[Extracted records]
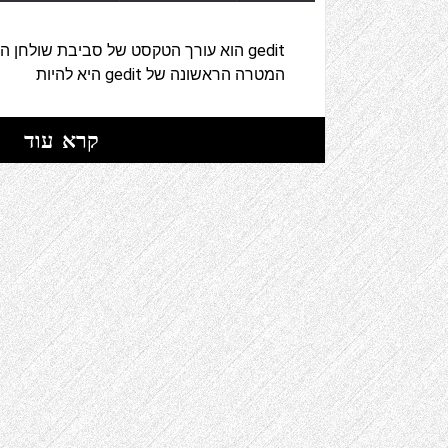
המטרה הראשונה של gedit היא להיות
קרא עוד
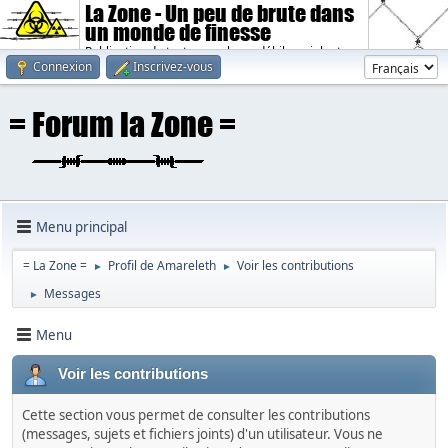
La Zone - Un peu de brute dans
un monde de finesse
Publication de textes sombres, débiles, violents.
Connexion
Inscrivez-vous
Menu principal
= La Zone =
Profil de Amareleth
Voir les contributions
►
►
Messages
►
Menu
Voir les contributions
Cette section vous permet de consulter les contributions
(messages, sujets et fichiers joints) d'un utilisateur. Vous ne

_PROBLEM DETAILS:_ From the records above, retype only the lines starting at the line that contains "un monde de finesse" and ending at the line that contains "Cette section vous", both included.

_YOUR RESPONSE:_
un monde de finesse
Publication de textes sombres, débiles, violents.
Connexion
Inscrivez-vous
Menu principal
= La Zone =
Profil de Amareleth
Voir les contributions
►
►
Messages
►
Menu
Voir les contributions
Cette section vous permet de consulter les contributions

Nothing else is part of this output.